Cheminot, tiens toi prêt !

Publié le par Syndicat FiRST

 

FiRST l'a annoncé de longue date : pour la SNCF et son personnel, 2018 risque d'être l'année des grands changements. Et rien ne laisse espérer que les évolutions soient positives, ni pour le rail, ni pour les cheminots !

 

Jean-Cyril Spinetta devrait restituer ses travaux d'ici quelques jours.

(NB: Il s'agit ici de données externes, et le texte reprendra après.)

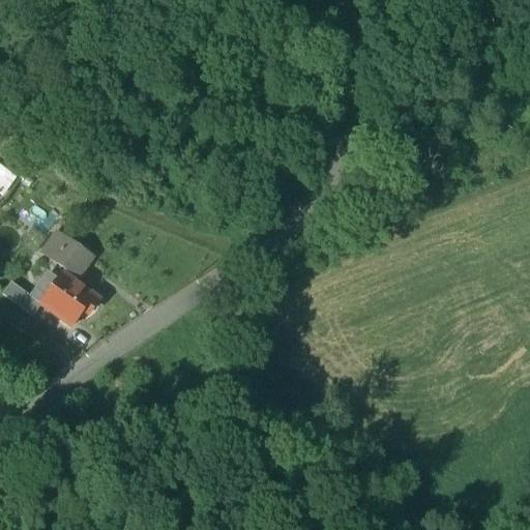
[(0,164),(0,199),(17,175),(0,164)]
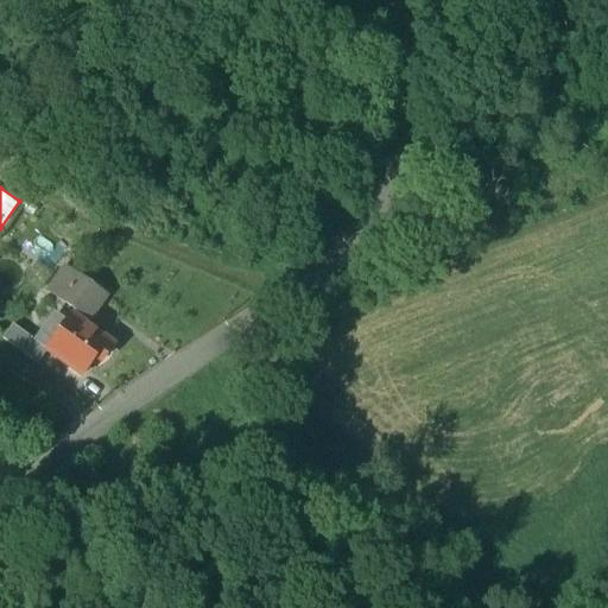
[(90,289),(63,268),(46,291),(75,311),(90,289)]
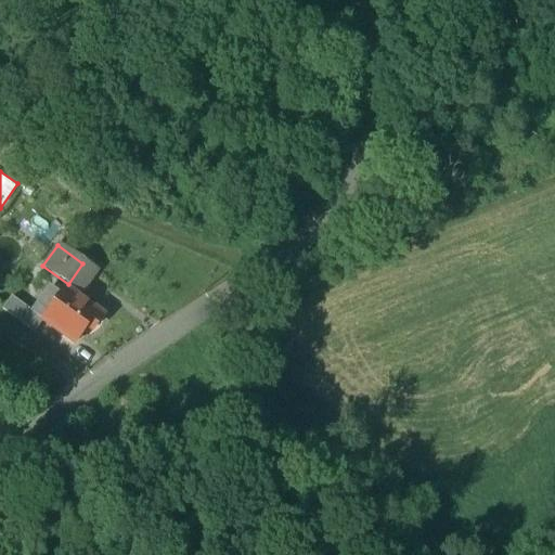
[(102,315),(64,289),(55,302),(42,321),(74,344),(86,326),(91,331),(102,315)]
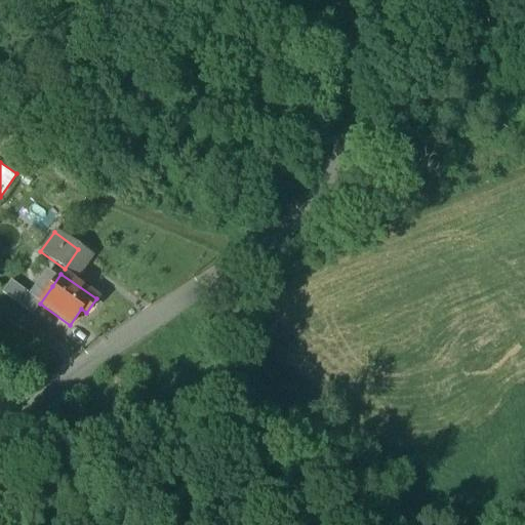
[(34,298),(34,299),(40,304),(52,286),(46,281),(34,298)]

L'ancien PDG d'Air-France KLM avait été missionné par le Gouvernement pour réfléchir à l'avenir du système ferroviaire français, aux conditions d'ouverture totale du réseau à la concurrence, à la gestion de la dette « de la SNCF » dont une grande partie relève de la responsabilité de l'Etat...

 

FiRST a vivement dénoncé les conditions de cette approche : des travaux menés dans la précipitation et dans l'opacité, par une petite équipe voire par un seul homme, excluant tout débat public. D'autant que le train, et la SNCF en particulier, ont été totalement et délibérément exclus des débats organisés par le Gouvernement sur les mobilités de demain (Assises Nationales de la Mobilité).

 

En juillet 2018, le Président de la République avait par sa part proposé un marché des plus scandaleux : une reprise de la dette infra réintégrée en 2014 au sein de la SNCF contre la suppression du Statut et du régime spécial des cheminots. Tous ces éléments mis bout à bout laissent entrevoir, telles les pièces d'un puzzle qui s'assemblent, les sinistres ambitions de nos décideurs politiques.

 

Et pour noircir encore un peu le tableau, ajoutons à cela les voix qui s'élèvent, réclamant la concurrence à cors et à cris, émanant indifféremment de Régions dans lesquelles la régularité des TER est la meilleure ou la pire... C'est bien connu, lorsque l'on veut tuer un service public, on commence par assécher ses ressources, le déposséder de ses moyens, et le reste se fait tout seul. Ou alors, il suffit d’idolâtrer le dogme de la concurrence.

 

La FNAUT a récemment invité FiRST à lui faire par de son analyse sur la dernière phase d'ouverture du réseau à la concurrence. A l'inverse d'autres syndicats, qui se contentent parfois de déclarer qu'ils sont contre, FiRST a pointé du doigt exemples à l'appui les risques liés à la privatisation et a invité à promouvoir la mise en place indicateurs globaux et fiables permettant de mesurer de manière objective les impacts des premières privatisations. Ce qui pourrait réserver des surprises, pas forcément au détriment de la SNCF. Souvenons-nous du fret !

 

Fidèle à ses habitudes, le syndicat majoritaire de la SNCF a programmé une journée de manifestation le 8 février sans concertation avec l'ensemble des syndicats de cheminots. FiRST regrette une nouvelle fois que, depuis un dizaine d'années, aucun mouvement unitaire n'ait pu rassembler les cheminots. Cette fois, l'ampleur des risques aurait pourtant exigé, a minima, une rencontre de toutes les fédérations. Certains en ont, une nouvelle fois, décidé autrement. Cela n'empêchera pas FiRST d'être aux côtés des cheminots le moment venu.